(Stored data entries)
_____
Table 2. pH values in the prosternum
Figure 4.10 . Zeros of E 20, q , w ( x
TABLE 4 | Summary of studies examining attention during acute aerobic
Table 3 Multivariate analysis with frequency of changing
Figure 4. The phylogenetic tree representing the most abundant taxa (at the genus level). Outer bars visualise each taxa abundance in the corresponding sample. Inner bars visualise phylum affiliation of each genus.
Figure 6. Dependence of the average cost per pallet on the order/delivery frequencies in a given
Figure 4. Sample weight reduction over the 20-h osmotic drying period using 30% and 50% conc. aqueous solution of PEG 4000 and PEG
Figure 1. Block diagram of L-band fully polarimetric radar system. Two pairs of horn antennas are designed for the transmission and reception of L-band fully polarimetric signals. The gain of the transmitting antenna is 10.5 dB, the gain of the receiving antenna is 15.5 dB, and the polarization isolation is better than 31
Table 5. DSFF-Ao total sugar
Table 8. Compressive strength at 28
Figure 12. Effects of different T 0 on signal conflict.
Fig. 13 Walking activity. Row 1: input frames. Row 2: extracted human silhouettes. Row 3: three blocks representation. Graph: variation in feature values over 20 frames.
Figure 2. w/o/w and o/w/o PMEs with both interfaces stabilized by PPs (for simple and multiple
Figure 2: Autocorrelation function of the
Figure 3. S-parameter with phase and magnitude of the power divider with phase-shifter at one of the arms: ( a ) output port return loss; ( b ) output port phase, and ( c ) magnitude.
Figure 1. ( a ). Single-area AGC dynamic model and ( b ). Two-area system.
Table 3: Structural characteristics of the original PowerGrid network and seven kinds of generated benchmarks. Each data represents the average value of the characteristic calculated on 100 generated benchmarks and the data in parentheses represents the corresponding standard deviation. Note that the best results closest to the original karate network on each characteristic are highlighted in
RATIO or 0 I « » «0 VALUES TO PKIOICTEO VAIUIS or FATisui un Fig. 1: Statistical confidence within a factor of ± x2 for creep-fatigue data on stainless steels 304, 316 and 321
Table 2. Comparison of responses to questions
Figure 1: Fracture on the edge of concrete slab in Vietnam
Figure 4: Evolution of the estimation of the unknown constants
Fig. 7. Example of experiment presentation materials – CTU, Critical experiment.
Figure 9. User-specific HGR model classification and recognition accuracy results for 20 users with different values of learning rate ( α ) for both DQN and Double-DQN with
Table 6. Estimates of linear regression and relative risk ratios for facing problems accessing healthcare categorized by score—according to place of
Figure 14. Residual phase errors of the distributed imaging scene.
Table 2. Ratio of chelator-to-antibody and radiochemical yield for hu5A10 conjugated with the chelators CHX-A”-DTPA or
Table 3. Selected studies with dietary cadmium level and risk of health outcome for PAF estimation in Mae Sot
_____
- Work required
Would you write out the full set of records above without alteration?

- Solution to the problem
Table 2. pH values in the prosternum
Figure 4.10 . Zeros of E 20, q , w ( x
TABLE 4 | Summary of studies examining attention during acute aerobic
Table 3 Multivariate analysis with frequency of changing
Figure 4. The phylogenetic tree representing the most abundant taxa (at the genus level). Outer bars visualise each taxa abundance in the corresponding sample. Inner bars visualise phylum affiliation of each genus.
Figure 6. Dependence of the average cost per pallet on the order/delivery frequencies in a given
Figure 4. Sample weight reduction over the 20-h osmotic drying period using 30% and 50% conc. aqueous solution of PEG 4000 and PEG
Figure 1. Block diagram of L-band fully polarimetric radar system. Two pairs of horn antennas are designed for the transmission and reception of L-band fully polarimetric signals. The gain of the transmitting antenna is 10.5 dB, the gain of the receiving antenna is 15.5 dB, and the polarization isolation is better than 31
Table 5. DSFF-Ao total sugar
Table 8. Compressive strength at 28
Figure 12. Effects of different T 0 on signal conflict.
Fig. 13 Walking activity. Row 1: input frames. Row 2: extracted human silhouettes. Row 3: three blocks representation. Graph: variation in feature values over 20 frames.
Figure 2. w/o/w and o/w/o PMEs with both interfaces stabilized by PPs (for simple and multiple
Figure 2: Autocorrelation function of the
Figure 3. S-parameter with phase and magnitude of the power divider with phase-shifter at one of the arms: ( a ) output port return loss; ( b ) output port phase, and ( c ) magnitude.
Figure 1. ( a ). Single-area AGC dynamic model and ( b ). Two-area system.
Table 3: Structural characteristics of the original PowerGrid network and seven kinds of generated benchmarks. Each data represents the average value of the characteristic calculated on 100 generated benchmarks and the data in parentheses represents the corresponding standard deviation. Note that the best results closest to the original karate network on each characteristic are highlighted in
RATIO or 0 I « » «0 VALUES TO PKIOICTEO VAIUIS or FATisui un Fig. 1: Statistical confidence within a factor of ± x2 for creep-fatigue data on stainless steels 304, 316 and 321
Table 2. Comparison of responses to questions
Figure 1: Fracture on the edge of concrete slab in Vietnam
Figure 4: Evolution of the estimation of the unknown constants
Fig. 7. Example of experiment presentation materials – CTU, Critical experiment.
Figure 9. User-specific HGR model classification and recognition accuracy results for 20 users with different values of learning rate ( α ) for both DQN and Double-DQN with
Table 6. Estimates of linear regression and relative risk ratios for facing problems accessing healthcare categorized by score—according to place of
Figure 14. Residual phase errors of the distributed imaging scene.
Table 2. Ratio of chelator-to-antibody and radiochemical yield for hu5A10 conjugated with the chelators CHX-A”-DTPA or
Table 3. Selected studies with dietary cadmium level and risk of health outcome for PAF estimation in Mae Sot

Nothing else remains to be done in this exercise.